China, curiously, seems not to have minted silver coins. Ingots, measured by the tael, varied in size and purity. Smaller transactions might use silver snipped off an ingot. This meant there was a constant need to assay and weigh the silver, making it a clumsy medium of exchange. As a result, Spanish milled dollars progressively competed with and replaced the tael: standardized coinage facilitated commerce. Many examples of these coins can be seen today with Chinese chops or assay marks. The Spanish real was a currency rather than merely silver.
Not only had no other coinage the supply to meet demand, but now Spanish coins could also be largely accepted as they were.
The Manila galleon came to an end in 1815 with the advent of the Mexican War of Independence. But the currency lived on in the Mexican “eagle” dollar: prices in China were regularly quoted in “dollars mex.” A continued commitment to the purity of the coinage meant that Mexican coins traded at significant premiums to their value as bullion, as well as to other coins. U.S. traders had to purchase Mexican dollars at a premium to their value in gold. Such was the demand that the Mexican government was able to levy a significant tax on their export. As today, there was a financial benefit to the country producing the most widely accepted currency.
The Mexican dollar saw off several competitors, including a U.S. trade dollar and the first Hong Kong dollars. The Hong Kong Mint, established in 1866 to produce Hong Kong dollars on the Mexican model, closed down two years . The machinery passed through Jardine Matheson to the Japanese, who used it to mint yen coins in 1870.
Not So Different
The story of our globalized world, and its globalized financial markets, begins not, as conventional wisdom often has it, with the Industrial Revolution, the British Empire, or the Bretton Woods institutions that arose after the Second World War, but rather in the Pacific with la ruta de la plata.
If, as some speculate, the Chinese yuan ends up replacing its cousin the U.S. dollar as the world’s reserve currency, then—in some ways—nothing very much will have changed.

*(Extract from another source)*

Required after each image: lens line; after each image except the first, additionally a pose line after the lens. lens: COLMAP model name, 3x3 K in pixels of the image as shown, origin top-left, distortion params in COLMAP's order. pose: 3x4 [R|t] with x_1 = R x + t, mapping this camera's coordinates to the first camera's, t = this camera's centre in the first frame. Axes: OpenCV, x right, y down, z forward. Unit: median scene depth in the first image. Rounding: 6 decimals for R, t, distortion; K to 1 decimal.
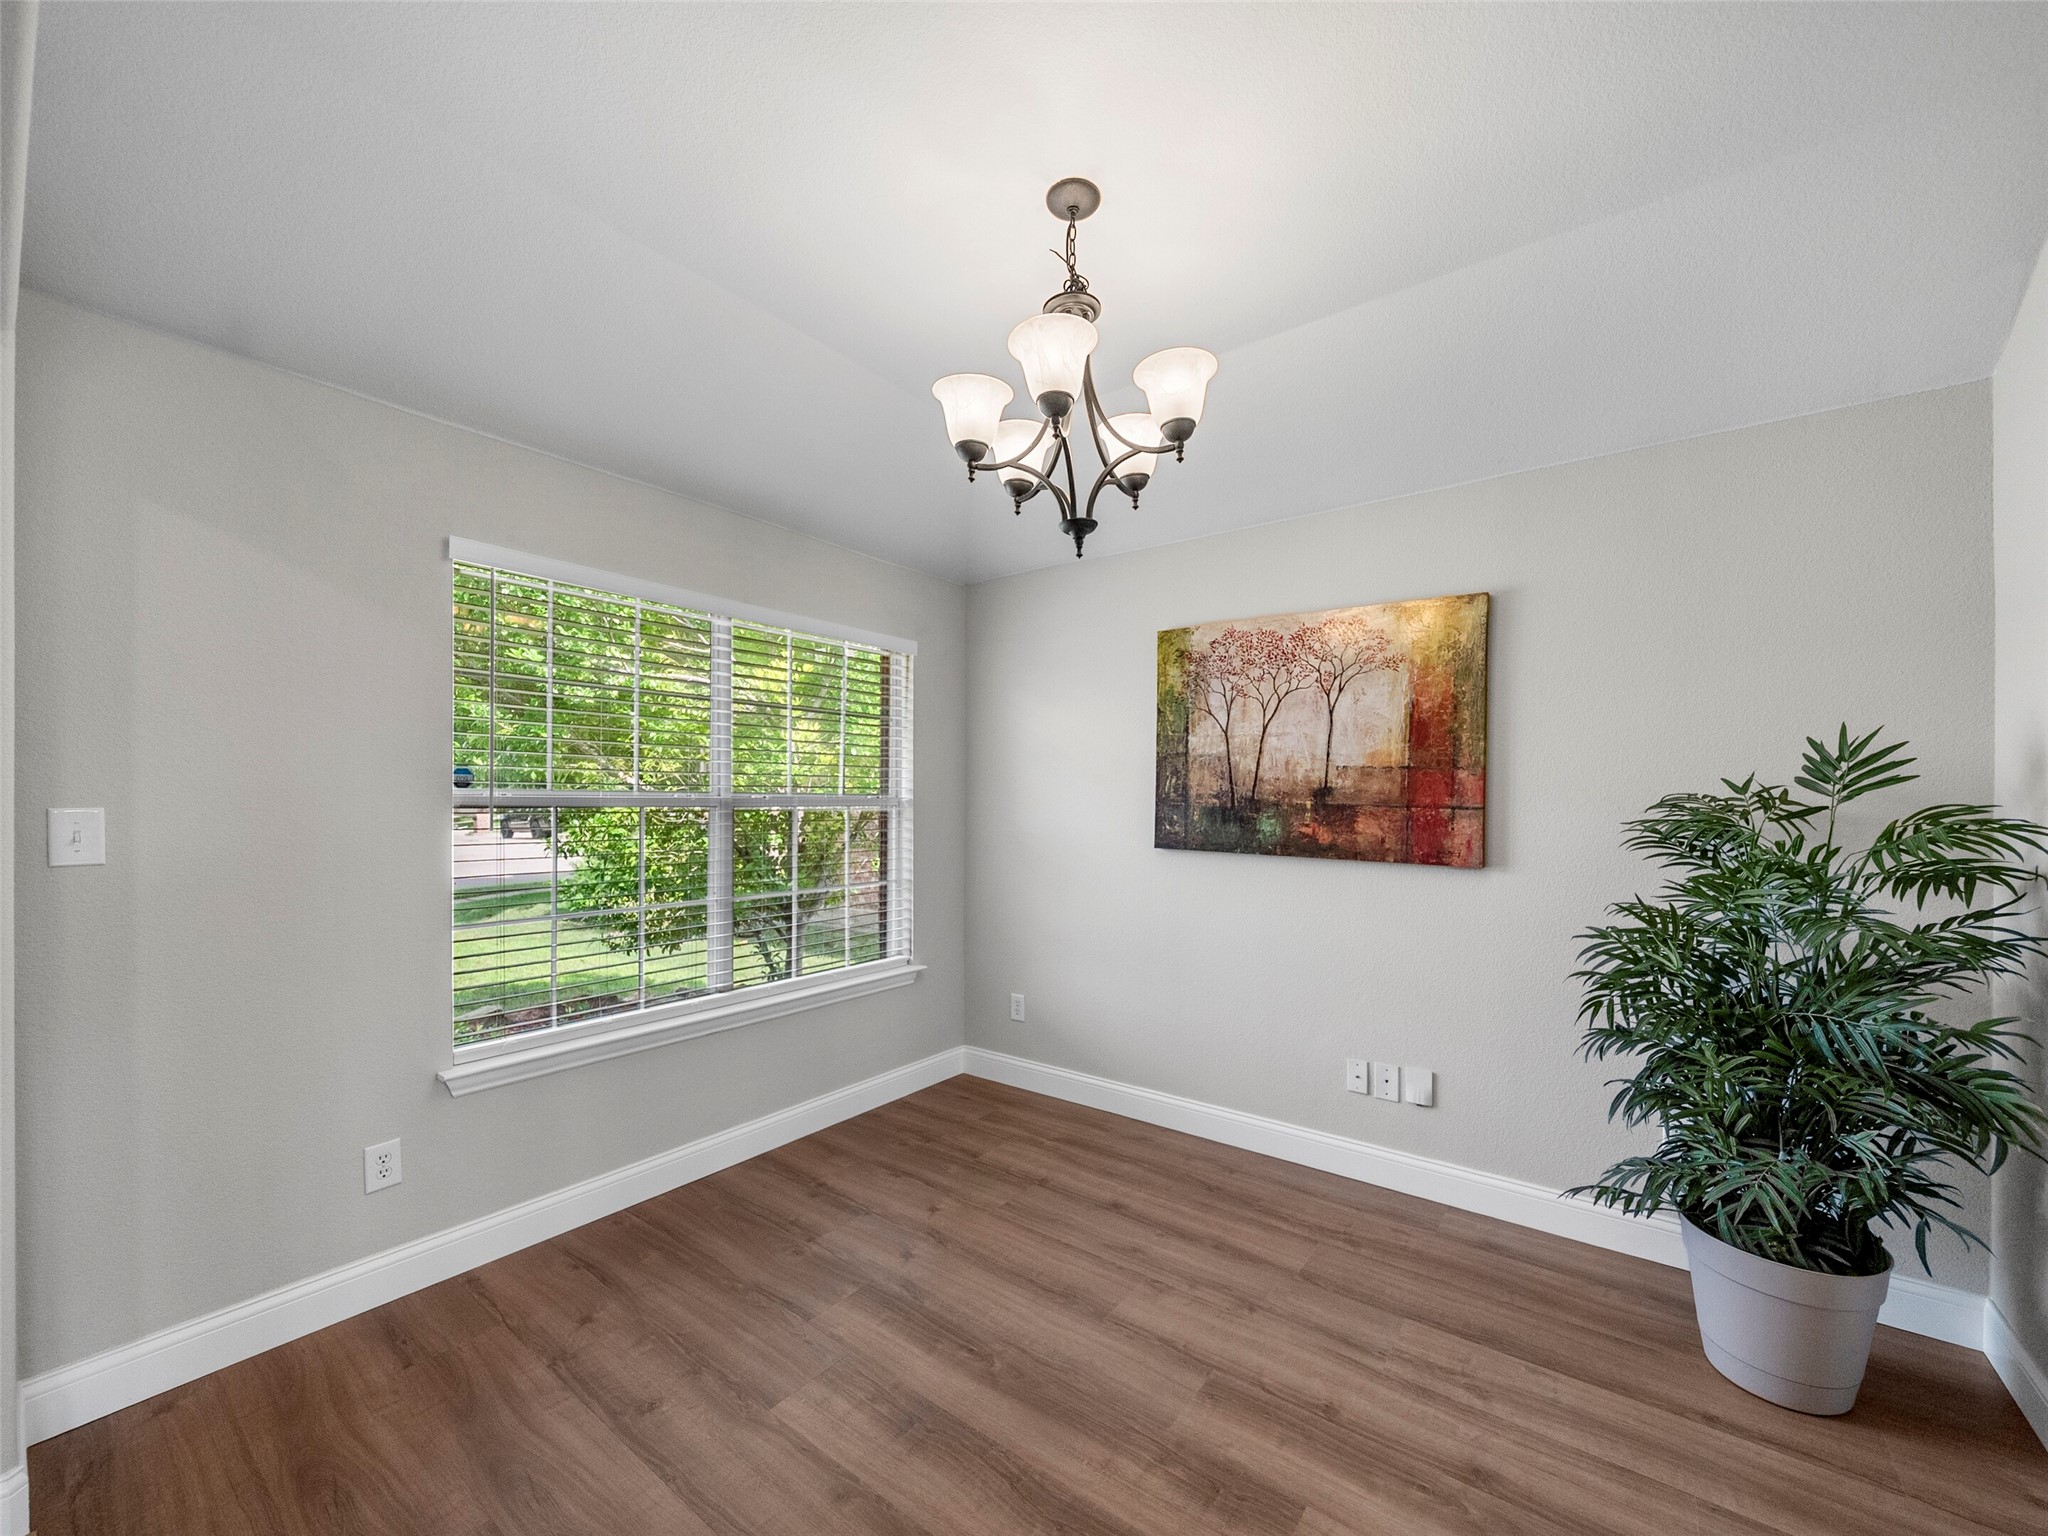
lens RADIAL K [[799.3, 0, 1026.6], [0, 799.3, 803.8], [0, 0, 1]] dist [-0.004325, -0.000781]
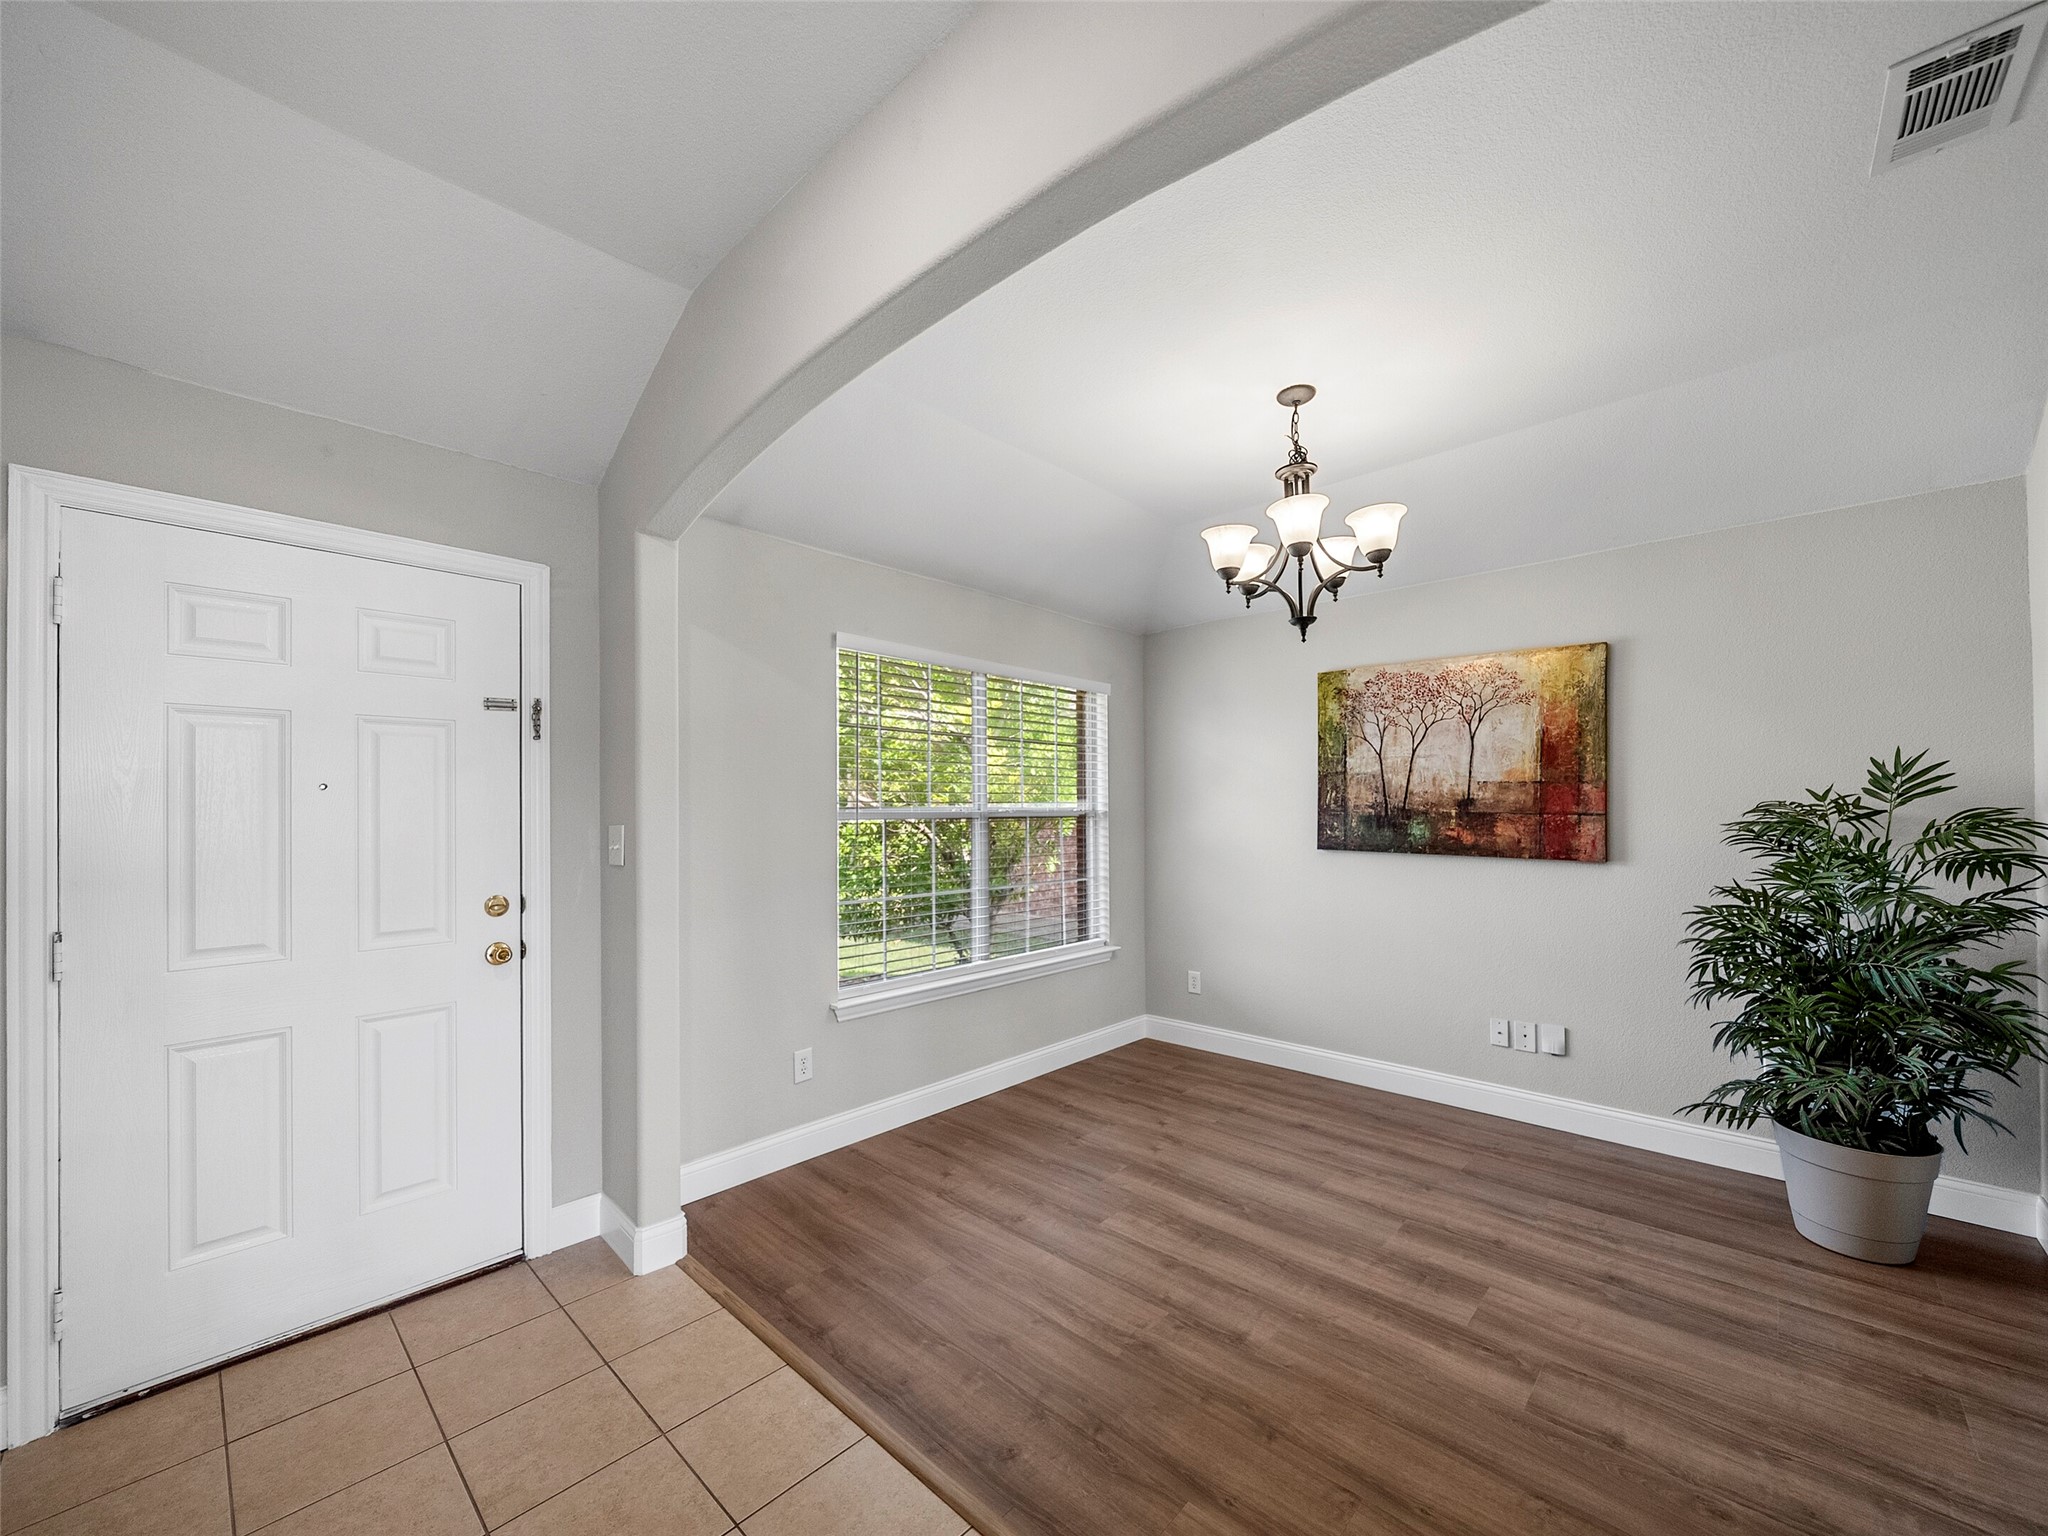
lens RADIAL K [[799.3, 0, 1015.2], [0, 799.3, 806.4], [0, 0, 1]] dist [-0.004325, -0.000781]
pose [[0.993851, -0.010144, -0.110257, -0.255327], [0.008897, 0.999891, -0.011794, -0.000409], [0.110365, 0.010741, 0.993833, -0.419517]]
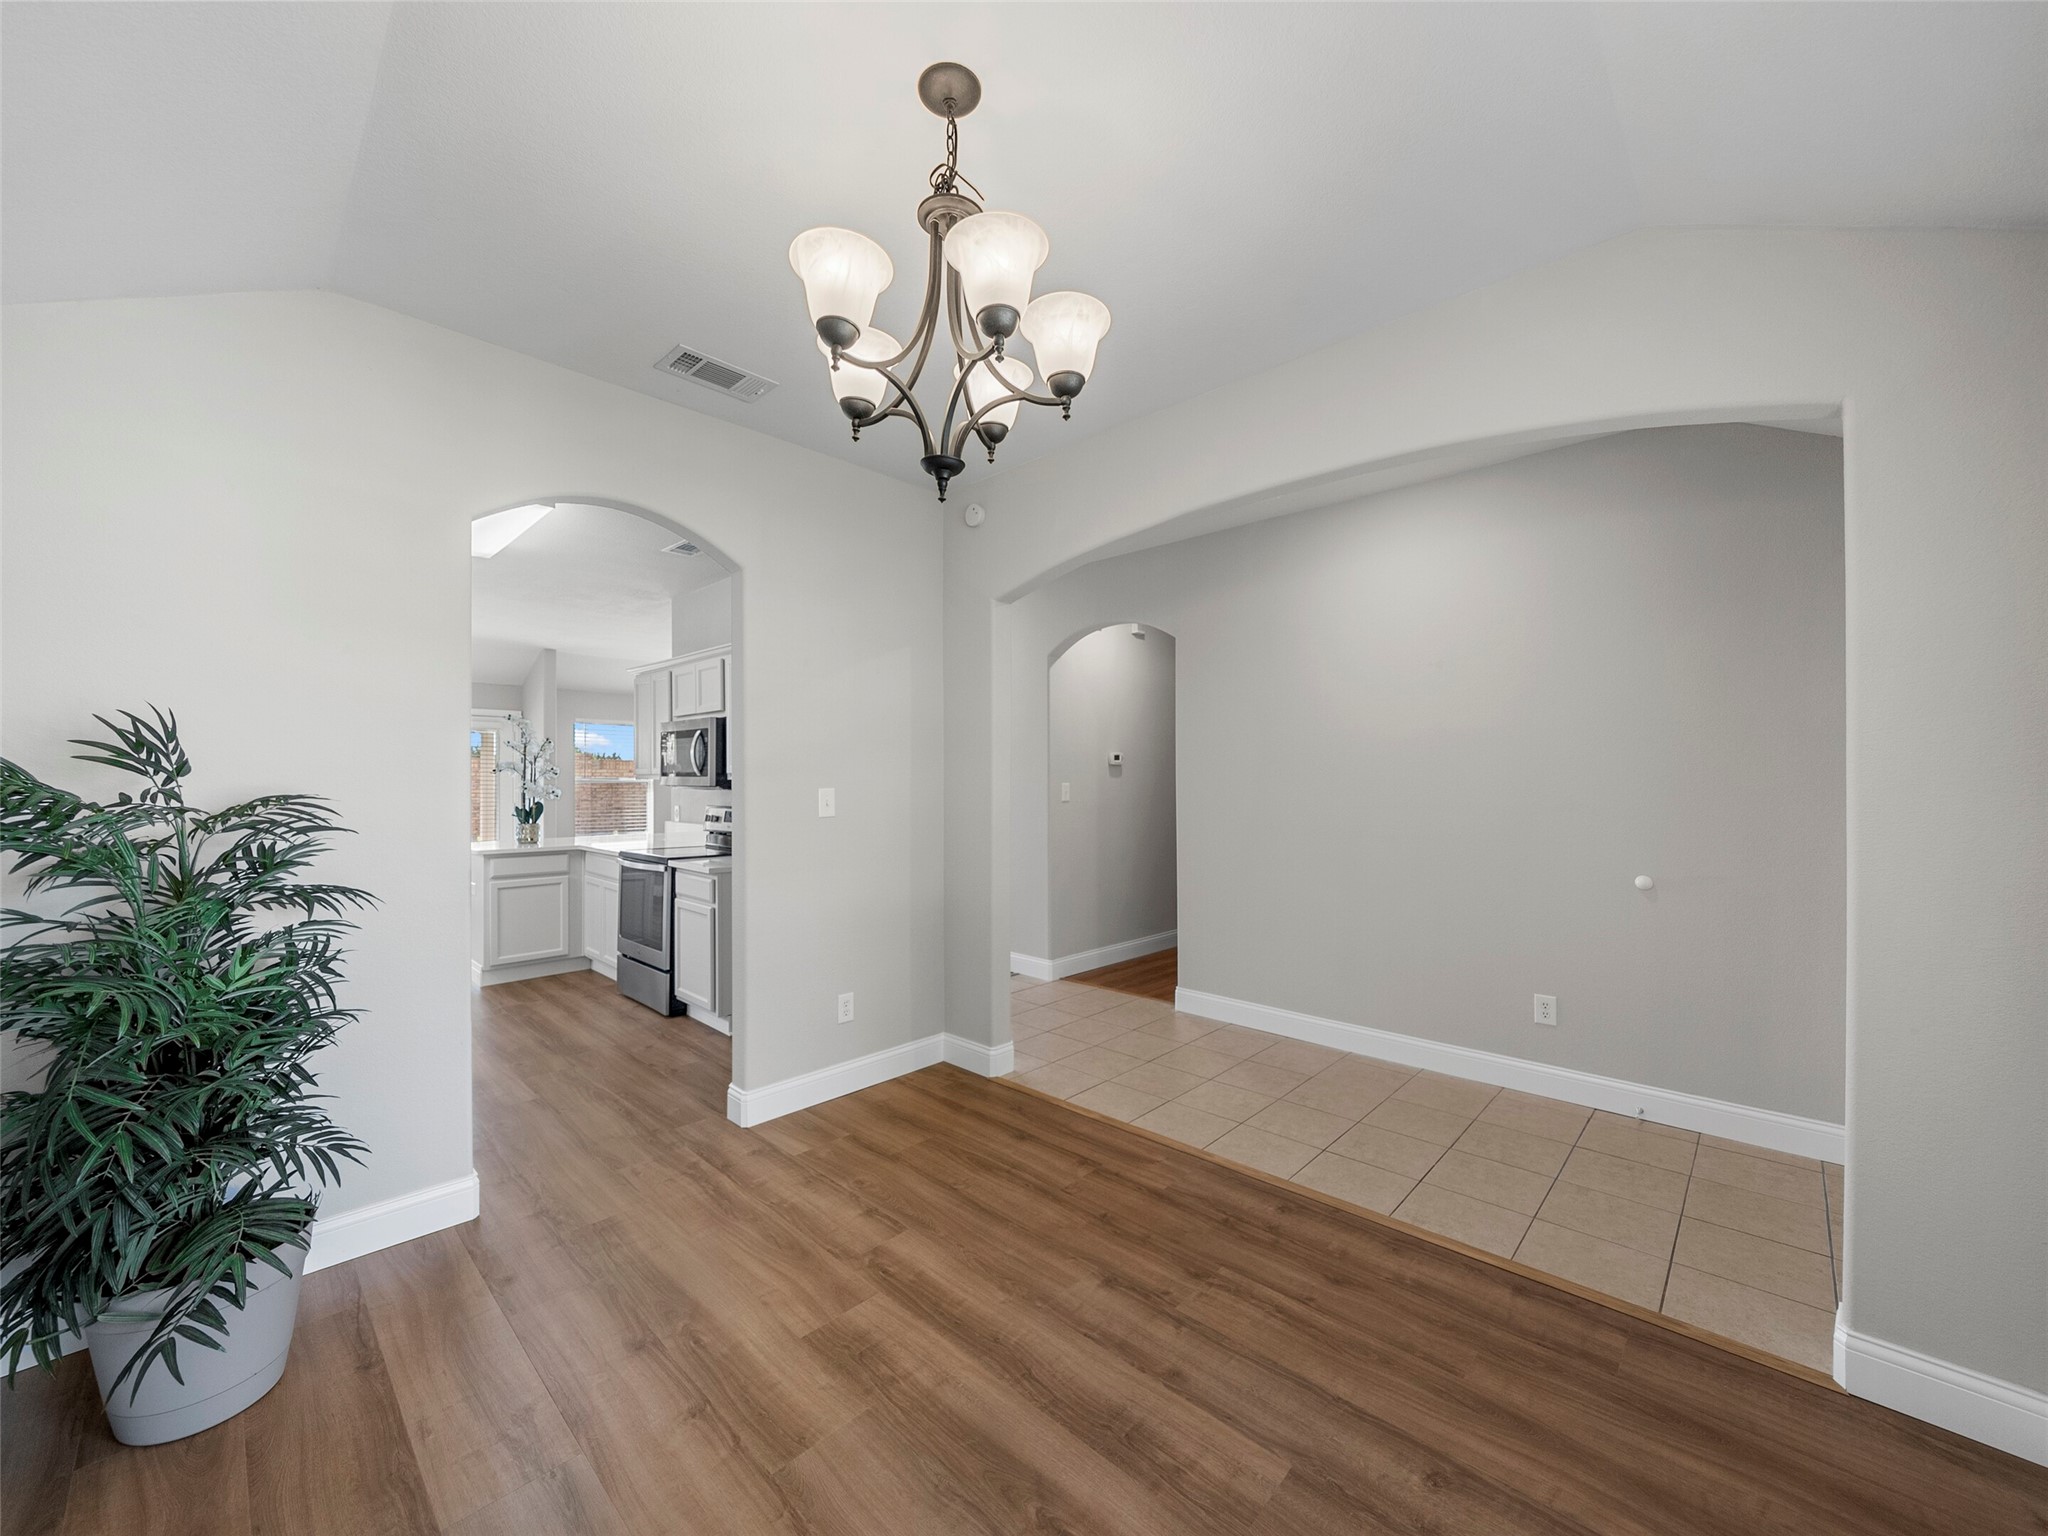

When, after a reign of some three centuries, the Spanish/Mexican dollar finally, and gradually, passed the baton of global acceptance, it was to the U.S. dollar. Since these were in effect the same coin, it was—at the time—perhaps more a matter of labeling than anything very fundamental. The U.S. dollar has remained largely unchallenged since; only now do some observers see a possible role for the renminbi.
Given the renminbi’s crawling peg with the U.S. dollar—not unlike the “peg” between the U.S. dollar and its Hispano-Mexican predecessor—this development may also be gradual and non-portentous for global trade. In light of the family relationship between the American and Chinese currencies, if, as some speculate, the Chinese yuan ends up replacing its cousin the U.S. dollar as the world’s reserve currency, then—in some ways—nothing very much will have changed.
Gordon, Peter, and Juan José Morales. The Silver Way: China, Spanish America and the Birth of Globalisation, 1565-1815. China: Penguin Books, 2017.